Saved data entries
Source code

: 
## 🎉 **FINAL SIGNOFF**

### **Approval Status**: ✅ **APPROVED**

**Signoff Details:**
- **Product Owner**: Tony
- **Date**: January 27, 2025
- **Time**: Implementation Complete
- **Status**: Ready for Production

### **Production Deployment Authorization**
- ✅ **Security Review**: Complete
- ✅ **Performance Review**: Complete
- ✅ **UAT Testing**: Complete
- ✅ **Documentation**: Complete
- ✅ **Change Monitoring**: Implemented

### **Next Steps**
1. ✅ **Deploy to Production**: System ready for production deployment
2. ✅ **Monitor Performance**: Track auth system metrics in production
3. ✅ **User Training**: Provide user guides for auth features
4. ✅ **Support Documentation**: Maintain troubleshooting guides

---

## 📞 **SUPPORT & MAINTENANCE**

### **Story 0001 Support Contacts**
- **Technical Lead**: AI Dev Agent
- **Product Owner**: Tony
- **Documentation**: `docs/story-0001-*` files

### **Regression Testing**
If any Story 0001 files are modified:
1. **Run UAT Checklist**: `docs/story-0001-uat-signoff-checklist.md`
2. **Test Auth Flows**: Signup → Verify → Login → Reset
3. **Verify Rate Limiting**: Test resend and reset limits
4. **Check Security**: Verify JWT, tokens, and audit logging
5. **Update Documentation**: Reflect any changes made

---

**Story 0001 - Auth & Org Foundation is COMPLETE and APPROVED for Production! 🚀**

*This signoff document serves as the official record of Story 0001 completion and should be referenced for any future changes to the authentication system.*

WHAT TO PRODUCE
The lines to copy are those above that contain "Security".

REPLY TO THE TASK
- ✅ **Security Review**: Complete
4. **Check Security**: Verify JWT, tokens, and audit logging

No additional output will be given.